BORN HULL JULY 1897. HULL PAL. SON OF JOHN RICHARD BURNETT (1875-1937) & EMILY CLARKE (1874-1947), of 108, HIGH STREET AND 9, ETON TERRACE, PROVIDENCE ROW. HE WAS A SINGLE MAN, WHO LIVED WITH HIS PARENTS AND WORKED AS A RULLYMAN. HE ENLISTED HULL ON 19/11/1914. SERVED IN EGYPT. KILLED IN ACTION, AT SERRE, ON 13/11/1916, AGED 19. HIS DEATH WAS REPORTED IN THE HULL DAILY MAIL, ON 13/11/1919. HE IS COMMEMORATED ON THE THIEPVAL MEMORIAL, FRANCE. HIS ARMY EFFECTS WERE LEFT TO HIS FATHER, JOHN. HIS BROTHER JOHN WILLIAM BURNETT ALSO SERVED AND SURVIVED THE WAR.
PRIVATE GEORGE THOMAS BURNETT 12/1128. Born in 1897, George was the youngest of two sons to John and Emilie Burnett of 19 Eaton Terrace, Providence Row, Hull. A Keelman before the war, he enlisted at City Hall on 19th November 1914 joining the 12th Battalion East Yorkshire Regiment, ‘The Sportsmen’, 3rd Hull Pals. It seems that during his training George had a certain issue over returning on time from a pass, something he was disciplined over twice and which cost him a fair few days wages.
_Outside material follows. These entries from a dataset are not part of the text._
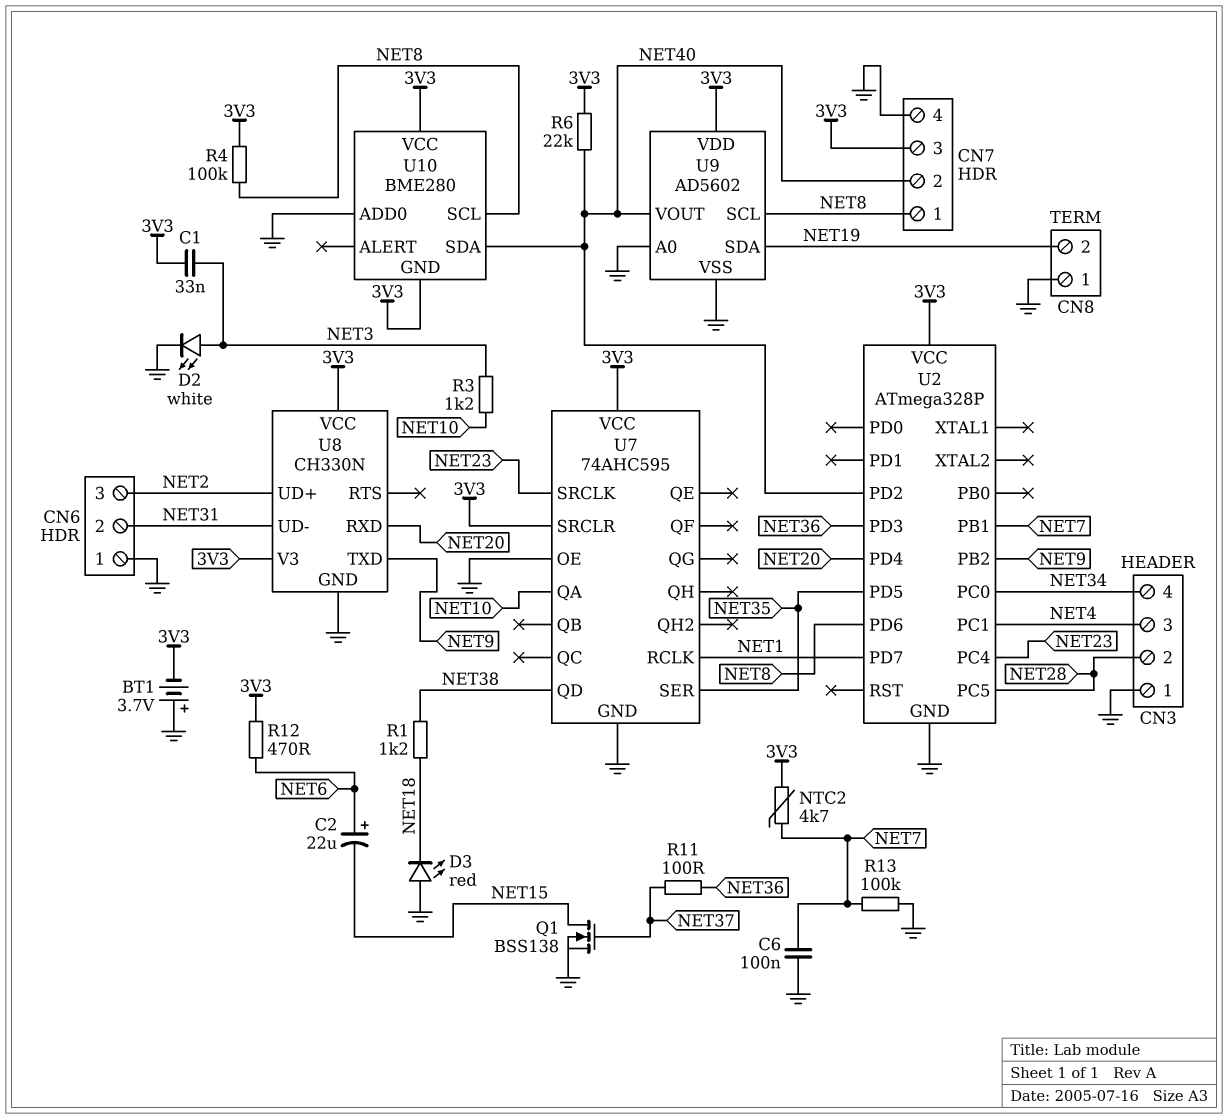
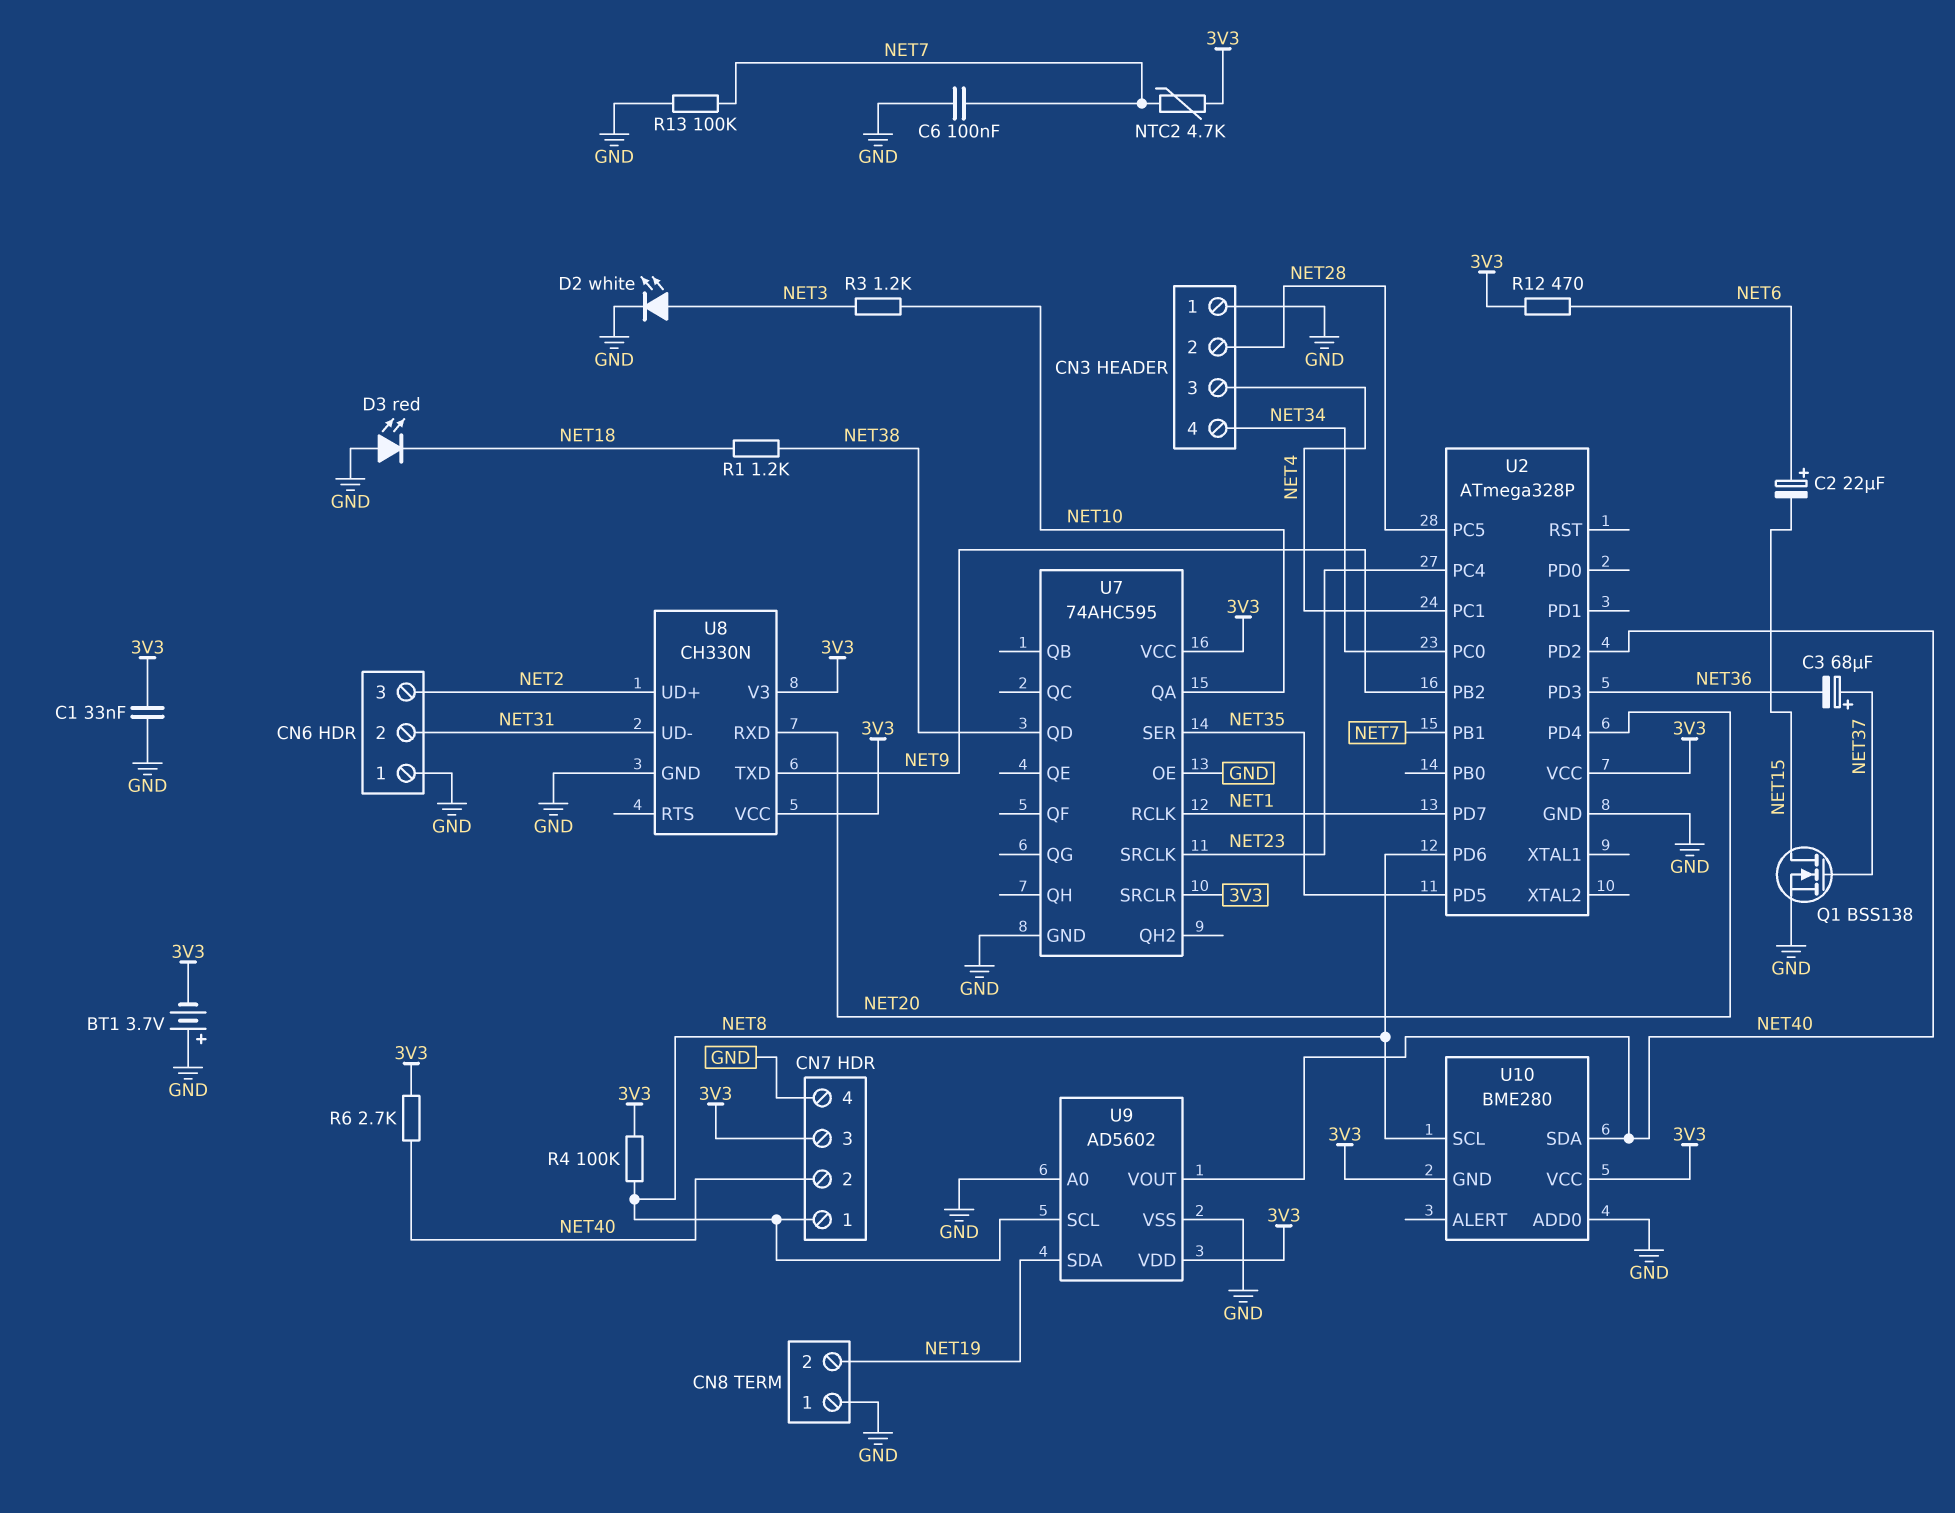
C1: 33nF (3V3, NET3) -> 33nF (3V3, GND)
C3: none -> 68uF (plus NET37, minus NET36)
R6: 22k (3V3, NET40) -> 2.7k (3V3, NET40)
R11: 100 (NET36, NET37) -> none

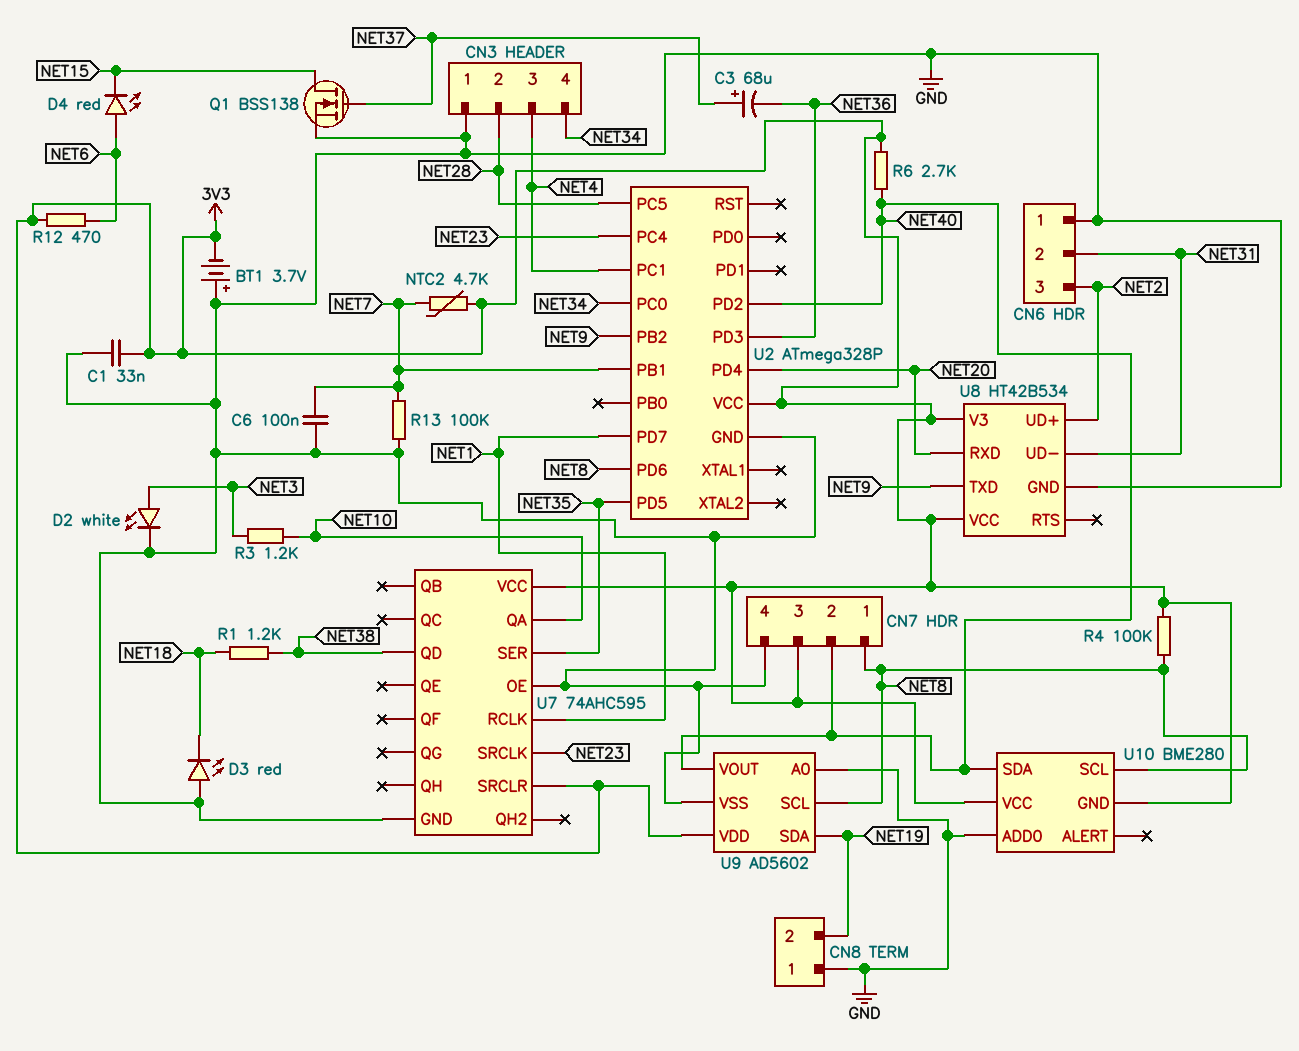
C2: 22uF (plus NET6, minus NET15) -> none
D4: none -> LED red (A NET6, K NET15)
U8: CH330N -> HT42B534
He was killed in action at Serre on November 13th 1916 in the last desperate act of the disastrous Somme campaign and his body was never recovered. George is commemorated on the Thiepval Memorial, Somme, France; he was 19 years old. It seems too great a coincidence that three men such as George, Harold Crawford and James Andrews who all stood within 13 men of each other in the same queue on the same day to enlist, could all die on the same day without their having fought side by side. At least they were in good company.
The group photo is of the 12th EYR at South Dalton in 1914. George Burnett is holding the gun.